» **DATA TO PROCESS**:
----------------

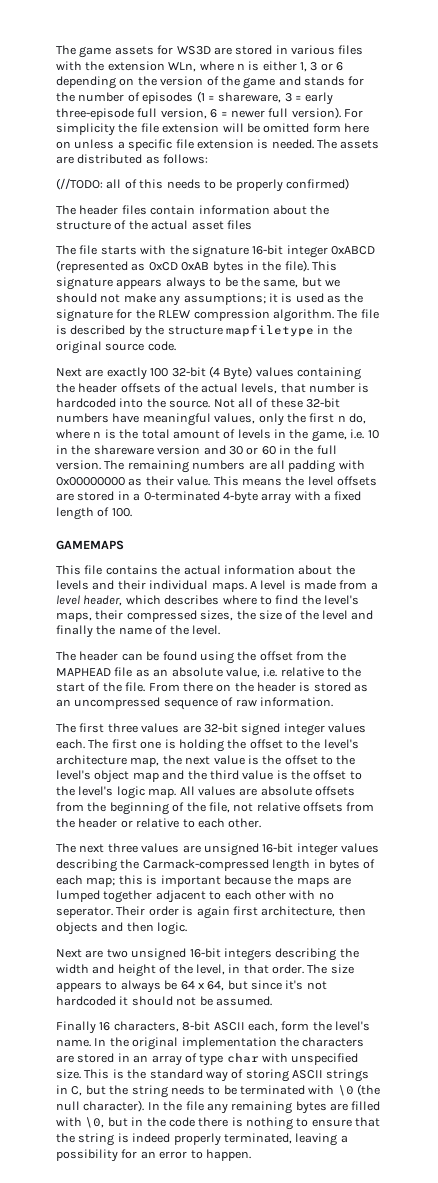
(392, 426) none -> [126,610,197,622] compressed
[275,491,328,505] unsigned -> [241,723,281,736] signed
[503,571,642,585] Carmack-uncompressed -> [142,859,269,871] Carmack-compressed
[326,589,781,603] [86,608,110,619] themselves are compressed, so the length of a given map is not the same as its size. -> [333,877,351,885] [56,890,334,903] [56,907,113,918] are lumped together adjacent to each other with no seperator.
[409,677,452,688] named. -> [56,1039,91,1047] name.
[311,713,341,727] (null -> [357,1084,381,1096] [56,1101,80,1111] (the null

----------------

» **AIM OF THE EXERCISE**:
Each line of the entries holding the string "compressed" should be found and copied.

» **ANSWER**:
(392, 426) none -> [126,610,197,622] compressed
[503,571,642,585] Carmack-uncompressed -> [142,859,269,871] Carmack-compressed
[326,589,781,603] [86,608,110,619] themselves are compressed, so the length of a given map is not the same as its size. -> [333,877,351,885] [56,890,334,903] [56,907,113,918] are lumped together adjacent to each other with no seperator.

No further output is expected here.